The organization’s figures show that 43 million people between the ages of 12 and 35 are at risk “due to the unsafe use of personal audio devices and exposure to damaging levels of sound in noisy entertainment venues.” It says that 50 percent of young people who use headphones with personal audio devices, computers, and smartphones are at risk.

But it’s not just headphones that are causing hearing problems: About 40 percent of people aged 12 to 35 are “exposed to potentially damaging levels of sound at nightclubs, bars, and sporting events.”

WHO says volumes above 85 decibels for eight hours or 100 decibels for 15 minutes are unsafe.

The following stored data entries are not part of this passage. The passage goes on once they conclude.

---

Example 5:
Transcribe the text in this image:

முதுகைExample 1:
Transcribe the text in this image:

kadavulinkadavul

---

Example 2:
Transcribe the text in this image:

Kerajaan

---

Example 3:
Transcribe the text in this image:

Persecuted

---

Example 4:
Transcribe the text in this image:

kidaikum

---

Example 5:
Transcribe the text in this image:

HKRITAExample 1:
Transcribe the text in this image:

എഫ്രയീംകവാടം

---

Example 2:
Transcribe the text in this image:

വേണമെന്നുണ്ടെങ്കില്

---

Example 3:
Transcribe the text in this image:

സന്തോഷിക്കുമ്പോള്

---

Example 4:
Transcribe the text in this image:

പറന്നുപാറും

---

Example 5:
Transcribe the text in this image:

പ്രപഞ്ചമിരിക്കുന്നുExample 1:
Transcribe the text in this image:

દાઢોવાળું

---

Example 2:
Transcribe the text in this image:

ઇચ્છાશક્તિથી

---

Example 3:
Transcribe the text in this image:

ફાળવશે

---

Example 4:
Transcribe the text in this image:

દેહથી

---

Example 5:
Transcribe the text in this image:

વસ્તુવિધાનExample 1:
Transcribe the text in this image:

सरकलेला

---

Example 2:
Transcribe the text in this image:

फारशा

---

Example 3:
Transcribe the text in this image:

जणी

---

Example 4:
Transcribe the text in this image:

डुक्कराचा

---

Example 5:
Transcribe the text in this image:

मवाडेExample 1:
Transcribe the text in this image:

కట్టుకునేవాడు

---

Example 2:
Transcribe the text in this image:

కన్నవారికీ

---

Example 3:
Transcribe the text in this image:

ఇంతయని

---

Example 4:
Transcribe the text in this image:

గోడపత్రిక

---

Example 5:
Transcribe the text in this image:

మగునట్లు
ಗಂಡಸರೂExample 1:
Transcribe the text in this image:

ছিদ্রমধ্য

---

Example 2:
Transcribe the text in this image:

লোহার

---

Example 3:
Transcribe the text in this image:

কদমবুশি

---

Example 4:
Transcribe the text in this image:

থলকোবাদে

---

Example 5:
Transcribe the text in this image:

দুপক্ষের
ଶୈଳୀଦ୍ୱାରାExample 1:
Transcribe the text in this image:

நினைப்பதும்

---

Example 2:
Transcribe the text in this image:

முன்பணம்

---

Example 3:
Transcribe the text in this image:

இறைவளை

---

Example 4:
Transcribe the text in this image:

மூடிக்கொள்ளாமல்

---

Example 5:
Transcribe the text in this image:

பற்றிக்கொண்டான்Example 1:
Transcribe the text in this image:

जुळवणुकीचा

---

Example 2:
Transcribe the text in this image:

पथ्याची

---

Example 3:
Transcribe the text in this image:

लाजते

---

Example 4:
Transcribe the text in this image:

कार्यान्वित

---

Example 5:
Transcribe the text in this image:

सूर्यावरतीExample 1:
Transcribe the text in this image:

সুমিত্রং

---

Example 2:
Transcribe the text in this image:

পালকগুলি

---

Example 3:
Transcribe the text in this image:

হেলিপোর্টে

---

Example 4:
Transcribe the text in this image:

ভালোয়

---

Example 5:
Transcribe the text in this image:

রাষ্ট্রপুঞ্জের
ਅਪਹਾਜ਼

The Geneva-based agency recommends that young people take listening breaks, use apps to limit the volume on their smartphone and consider using personal audio players for no more than one hour a day.

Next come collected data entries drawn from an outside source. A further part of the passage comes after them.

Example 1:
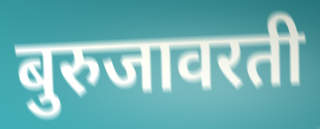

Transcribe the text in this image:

बुरुजावरती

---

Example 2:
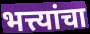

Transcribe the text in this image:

भत्त्यांचा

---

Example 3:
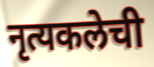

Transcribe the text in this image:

नृत्यकलेची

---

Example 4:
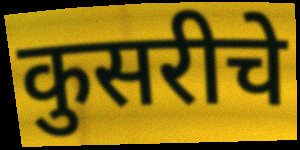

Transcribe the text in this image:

कुसरीचे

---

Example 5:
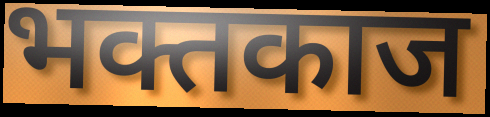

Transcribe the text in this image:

भक्तकाजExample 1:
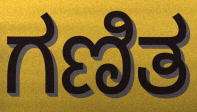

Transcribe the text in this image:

ಗಣಿತ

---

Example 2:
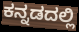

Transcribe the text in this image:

ಕನ್ನಡದಲ್ಲಿ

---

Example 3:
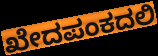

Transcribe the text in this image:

ಖೇದಪಂಕದಲಿ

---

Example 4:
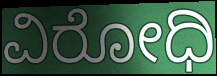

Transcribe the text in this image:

ವಿರೋಧಿ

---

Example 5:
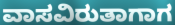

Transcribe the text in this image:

ವಾಸವಿರುತಾಗಾಗ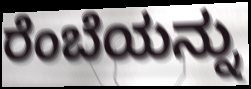
ರೆಂಬೆಯನ್ನು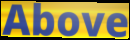
Above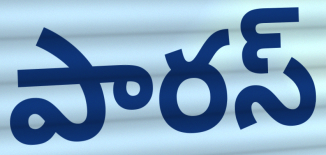
పారస్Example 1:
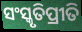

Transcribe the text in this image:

ସଂସ୍କୃତିପ୍ରୀତି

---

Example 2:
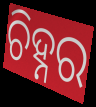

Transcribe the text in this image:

ଚିହ୍ନର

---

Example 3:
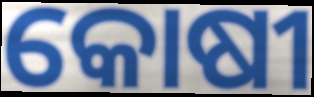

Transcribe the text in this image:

କୋଷୀ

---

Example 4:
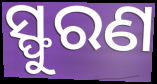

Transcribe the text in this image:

ସ୍ଫୁରଣ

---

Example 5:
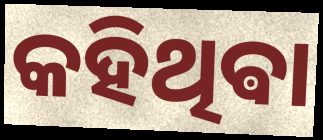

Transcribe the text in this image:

କହିଥିଵା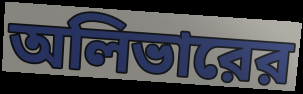
অলিভারের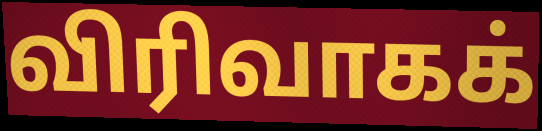
விரிவாகக்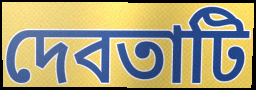
দেবতাটি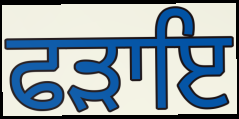
ਫੜਾਇ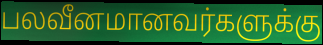
பலவீனமானவர்களுக்கு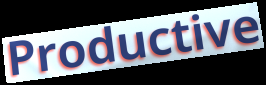
Productive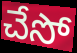
చేసో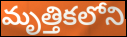
మృత్తికలోని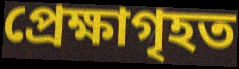
প্ৰেক্ষাগৃহত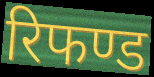
रिफण्डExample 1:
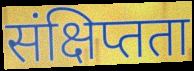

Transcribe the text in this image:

संक्षिप्तता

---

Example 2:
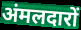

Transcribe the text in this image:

अंमलदारों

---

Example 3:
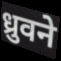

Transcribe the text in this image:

ध्रुवने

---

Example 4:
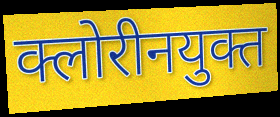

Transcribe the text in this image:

क्लोरीनयुक्त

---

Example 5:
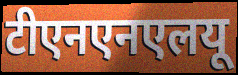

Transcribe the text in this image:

टीएनएनएलयू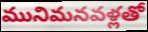
మునిమనవళ్లతోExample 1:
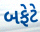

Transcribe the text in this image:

બફેટે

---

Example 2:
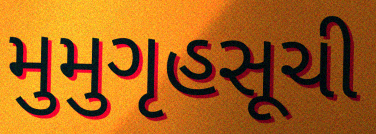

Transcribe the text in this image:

મુમુગૃહસૂચી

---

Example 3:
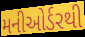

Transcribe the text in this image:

મનીઓર્ડરથી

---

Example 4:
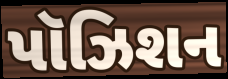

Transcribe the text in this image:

પૉઝિશન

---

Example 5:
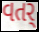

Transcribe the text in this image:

વતર્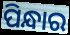
ପିନ୍ଧାରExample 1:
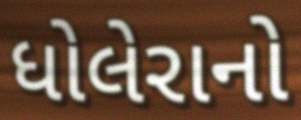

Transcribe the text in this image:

ધોલેરાનો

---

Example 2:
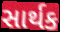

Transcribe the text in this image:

સાર્થક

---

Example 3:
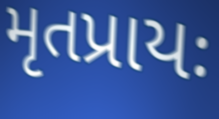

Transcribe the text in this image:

મૃતપ્રાયઃ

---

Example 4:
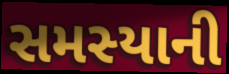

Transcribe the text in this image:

સમસ્યાની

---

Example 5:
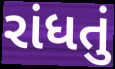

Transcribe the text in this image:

રાંધતું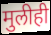
मुलीहीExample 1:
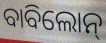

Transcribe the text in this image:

ବାବିଲୋନ୍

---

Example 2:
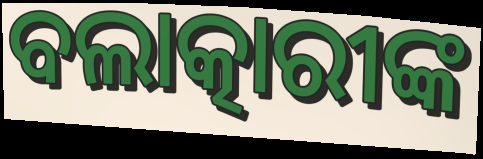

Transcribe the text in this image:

ବଲାତ୍କାରୀଙ୍କ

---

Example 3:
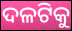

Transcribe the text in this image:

ଦଳଟିକୁ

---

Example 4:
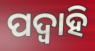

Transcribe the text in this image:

ପଦ୍ଵାହି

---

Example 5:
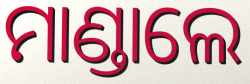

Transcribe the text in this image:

ମାଣ୍ଡାଲେ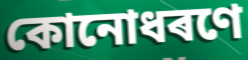
কোনোধৰণেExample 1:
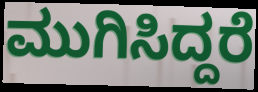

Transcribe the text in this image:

ಮುಗಿಸಿದ್ದರೆ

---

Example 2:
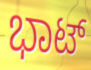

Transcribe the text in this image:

ಭಾಟ್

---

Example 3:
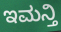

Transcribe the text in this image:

ಇಮನ್ತಿ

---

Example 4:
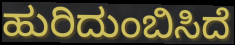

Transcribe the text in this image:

ಹುರಿದುಂಬಿಸಿದೆ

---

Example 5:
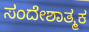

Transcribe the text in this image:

ಸಂದೇಶಾತ್ಮಕ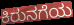
ಕಿರುನಗೆಯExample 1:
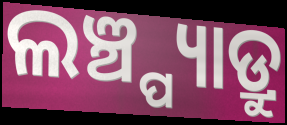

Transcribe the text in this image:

ଲଞ୍ଚ୍ପ୍ୟାଡ୍ରୁ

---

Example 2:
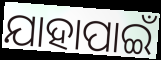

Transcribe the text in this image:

ଯାହାପାଇଁ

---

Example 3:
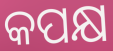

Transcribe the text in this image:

କପକ୍ଷ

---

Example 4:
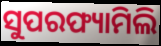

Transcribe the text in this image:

ସୁପରଫ୍ୟାମିଲି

The WHO has a few suggestions for safe listening times, per the BBC:

85 dB: The level of noise inside of a car – 8 hours
90 dB: Noise of a lawn mower – two hours and 30 minutes
95 dB: The sound of an average motorcycle – about 47 minutes
100 dB: The sound of a car horn or an underground train – about 15 minutes
105 dB: Mp3 player at full volume – four minutes
115 dB: A loud rock concert – 28 seconds
120 dB: A vuvuzela or sirens – about nine seconds

WHO recommends keeping the volume on listening devices to about 60 percent.

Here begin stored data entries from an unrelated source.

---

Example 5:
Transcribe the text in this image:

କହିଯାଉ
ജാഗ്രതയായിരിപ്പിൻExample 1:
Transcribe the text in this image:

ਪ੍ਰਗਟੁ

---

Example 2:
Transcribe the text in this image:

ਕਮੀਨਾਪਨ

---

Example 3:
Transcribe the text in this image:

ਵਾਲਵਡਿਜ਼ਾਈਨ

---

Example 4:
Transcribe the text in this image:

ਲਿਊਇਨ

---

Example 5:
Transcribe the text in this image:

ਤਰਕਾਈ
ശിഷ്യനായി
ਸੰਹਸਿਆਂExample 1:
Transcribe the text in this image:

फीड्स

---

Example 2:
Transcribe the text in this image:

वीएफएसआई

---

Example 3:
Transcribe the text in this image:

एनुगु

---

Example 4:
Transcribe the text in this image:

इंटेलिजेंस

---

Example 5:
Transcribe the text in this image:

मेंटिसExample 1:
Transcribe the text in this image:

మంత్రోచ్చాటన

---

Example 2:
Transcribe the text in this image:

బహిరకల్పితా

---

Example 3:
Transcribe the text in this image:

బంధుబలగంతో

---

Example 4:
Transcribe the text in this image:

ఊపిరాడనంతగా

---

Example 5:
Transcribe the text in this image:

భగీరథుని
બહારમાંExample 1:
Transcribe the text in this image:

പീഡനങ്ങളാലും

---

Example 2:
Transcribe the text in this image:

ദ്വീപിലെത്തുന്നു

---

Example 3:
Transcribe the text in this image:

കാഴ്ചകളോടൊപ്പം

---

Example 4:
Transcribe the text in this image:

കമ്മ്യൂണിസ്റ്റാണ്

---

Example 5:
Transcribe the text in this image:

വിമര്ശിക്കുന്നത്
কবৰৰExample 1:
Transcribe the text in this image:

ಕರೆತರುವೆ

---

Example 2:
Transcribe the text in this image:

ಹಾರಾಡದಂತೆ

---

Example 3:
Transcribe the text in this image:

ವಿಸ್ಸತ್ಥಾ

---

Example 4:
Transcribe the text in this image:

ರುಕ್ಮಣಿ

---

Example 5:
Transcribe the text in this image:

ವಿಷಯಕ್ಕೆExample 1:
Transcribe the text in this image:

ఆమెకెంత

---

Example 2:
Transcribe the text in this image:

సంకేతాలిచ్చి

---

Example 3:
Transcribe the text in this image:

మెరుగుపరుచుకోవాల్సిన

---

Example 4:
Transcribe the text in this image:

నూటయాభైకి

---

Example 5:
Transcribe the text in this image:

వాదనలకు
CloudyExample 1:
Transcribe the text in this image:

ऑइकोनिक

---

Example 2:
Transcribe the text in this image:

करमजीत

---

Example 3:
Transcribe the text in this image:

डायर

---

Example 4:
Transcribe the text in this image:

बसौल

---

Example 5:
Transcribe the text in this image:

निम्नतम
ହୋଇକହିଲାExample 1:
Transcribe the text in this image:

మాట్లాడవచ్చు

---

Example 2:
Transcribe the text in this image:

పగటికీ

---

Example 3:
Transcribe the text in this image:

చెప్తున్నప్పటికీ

At noisy venues like rock concerts, WHO says that ear plugs should be worn and advises for “listening breaks.”

“We do realise this is a bit of a struggle, like alcohol consumption, so many risk factors linked to pleasure are not easy to change, but we have to make people aware,” Dr. Etienne Krug, the WHO director for injury prevention, told the BB.

According to the American Speech-Language-Hearing Association, “Very loud noise can cause permanent hearing loss. This is called noise-induced hearing loss. Listening to loud noise for long periods of time can damage the hair cells in the inner ear. Noise-induced hearing loss usually develops gradually and painlessly. A single exposure to an extremely loud sound such as an explosion can cause a sudden loss of hearing. This is called acoustic trauma.”

In a report three years ago, the Association issued a warning for parents to protect their kids’ hearing.

“Children are using media for hours daily, studies and surveys repeatedly report, and kids who don’t know how to use personal audio technology safely may harm their hearing,” the report said.

The Associated Press contributed to this report.